The Alliance has long defended hunting and shooting, especially hunting with hounds, opposing the legislation (the Hunting Act 2004) which came into effect in England and Wales in February 2005. Amongst other causes, the Scottish Countryside Alliance campaigns against the Protection of Wild Mammals (Scotland) Act 2002, which prohibited hunting north of the border. In 2002, the Alliance organised the Liberty & Livelihood March, with almost half a million people marching through London to demonstrate against the proposed ban. The Countryside Alliance mounted a series of legal challenges to the Hunting Act 2004 which were unsuccessful.

Following the first conviction under the act, on 4 August 2006, the Alliance reaffirmed its belief that legislation was "illogical and unclear" and vowed to support the appeal against the conviction, which was later successful.

Critics of the Alliance claim that this is the sole focus of the organisation, a claim it denies, saying that this campaigning is a response to the (previous) government's "preoccupation with the issue". On BBC Newsnight on 18 November 2014, Ann Mallalieu stated: "What's actually happened to the foxes...because of the growth of commercial shooting...foxes are being shot at night by lampers...people with bright lights shooting them with guns..."

==Countryside March: Liberty & Livelihood ==
In September 2002, the Countryside Alliance organised a march in central London to promote the interests of rural Britain. It was dubbed one of the largest marches of its type in history, with the BBC reporting around 400,000 in attendance. The Countryside Alliance hailed the march as a huge success and it called on the government to make a "considered response". While a central focus of the march was to show opposition to a ban on hunting with hounds in England and Wales, a wide range of other grievances from rural communities were also being linked with the demonstration around farming. Over 300,000 people were in attendance, including Iain Duncan Smith, Vinnie Jones, Edward Fox, Clarissa Dickson-Wright, Earl Spencer, and Michael Marsham, 7th Earl of Romney.

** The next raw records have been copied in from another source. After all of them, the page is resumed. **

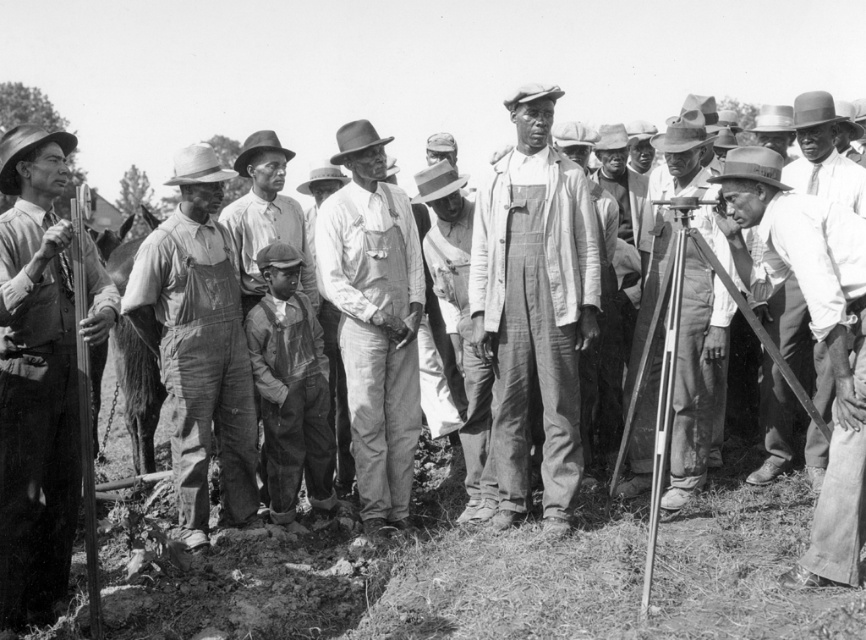
You are a photographer standing near the camera. You want to adjust the matte overalls at center so that it is closer to the camera. How much distance do you need to move it towards the camera to make it 1.5 meters away from the camera?

The matte overalls at center is currently 5.83 meters away from the camera. To make it 1.5 meters away, you need to move it closer by 5.83 minus 1.5 equals 4.33 meters.

You are a photographer analyzing the image. You notice the rough denim overalls at center and the smooth leather hat at center. Which object is covering part of the other?

The rough denim overalls at center is positioned over the smooth leather hat at center, so the overalls are covering part of the hat.

Consider the image. You are a photographer carrying a camera that requires a tripod. You see the matte overalls at center and the smooth wood tripod at center in the image. Which object is more suitable for placing your camera?

The smooth wood tripod at center is more suitable for placing your camera since it is larger in size compared to the matte overalls at center.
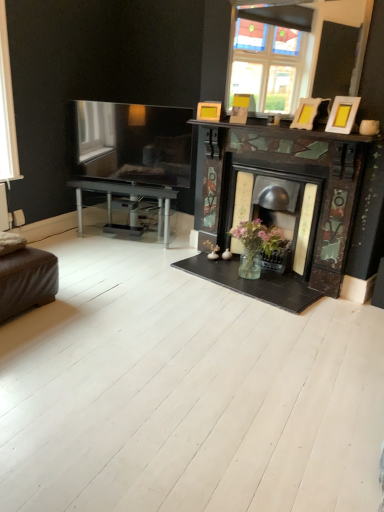
Question: From their relative heights in the image, would you say matte yellow picture frame at upper right, marked as the 1th picture frame in a left-to-right arrangement, is taller or shorter than transparent glass window at left?

Choices:
 (A) tall
 (B) short

Answer: (B)

Question: Is matte yellow picture frame at upper right, acting as the 3th picture frame starting from the front, inside or outside of transparent glass window at left?

Choices:
 (A) outside
 (B) inside

Answer: (A)

Question: Which object is the closest to the matte gold picture frame at upper right, which appears as the third picture frame when viewed from the left?

Choices:
 (A) transparent glass window at left
 (B) brown leather ottoman at lower left
 (C) wooden photo frame at upper right, positioned as the 2th picture frame in back-to-front order
 (D) matte yellow picture frame at upper right, acting as the 3th picture frame starting from the front

Answer: (C)

Question: Which is nearer to the matte gold picture frame at upper right, marked as the first picture frame in a right-to-left arrangement?

Choices:
 (A) brown leather ottoman at lower left
 (B) transparent glass window at left
 (C) matte yellow picture frame at upper right, acting as the 3th picture frame starting from the front
 (D) wooden photo frame at upper right, which is the 2th picture frame from left to right

Answer: (D)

Richard Burge, the then Chief Executive of the Countryside Alliance, said: "This is a march for the people and by the people and not simply rural people. The strength of support, not just from the countryside, but from towns and cities across the UK makes us feel both humble and proud." The British National Party had called for its members to join the march and support the countryside; however, the Countryside Alliance issued the following statement: "Everything we stand for is the opposite of what they believe in."

==Countryside Rocks==
The organisation held fundraising rock concerts in 2006 and 2007 under the banner "Countryside Rocks" which have attracted support from musicians including Pink Floyd's Roger Waters, The Who's Roger Daltrey, Procol Harum's Keith Reid, Roxy Music's Bryan Ferry, Eric Clapton and Genesis' Mike Rutherford.

==Conflict with conservationists==
The Countryside Alliance has previously expressed repeated concern over the governance of the RSPCA, which it argues has resulted in the charity pursuing "extremely questionable activities". In 2017, the Charity Commission announced it would be intervening, complaining that the RSPCA's standards of governance were 'unacceptably low'. In 2018, the Countryside Alliance's Chief Executive, Tim Bonner, argued that despite the intervention and recommendations by the Charity Commission, the RSPCA had not changed.

In a 2013 interview with The Daily Telegraph, the Alliance's executive chairman, Lieutenant General Sir Barney White-Spunner, called the RSPCA a "sinister and nasty" organisation and urged Alliance members to stop donating to it. The RSPCA responded by saying: "Sir Barney White-Spunner's interview shows once again how far out of touch he and his colleagues at the pro-bloodsports Countryside Alliance are with the reality of public opinion in this country." The Alliance has also criticised the RSPB and called for the sacking of TV presenter Chris Packham.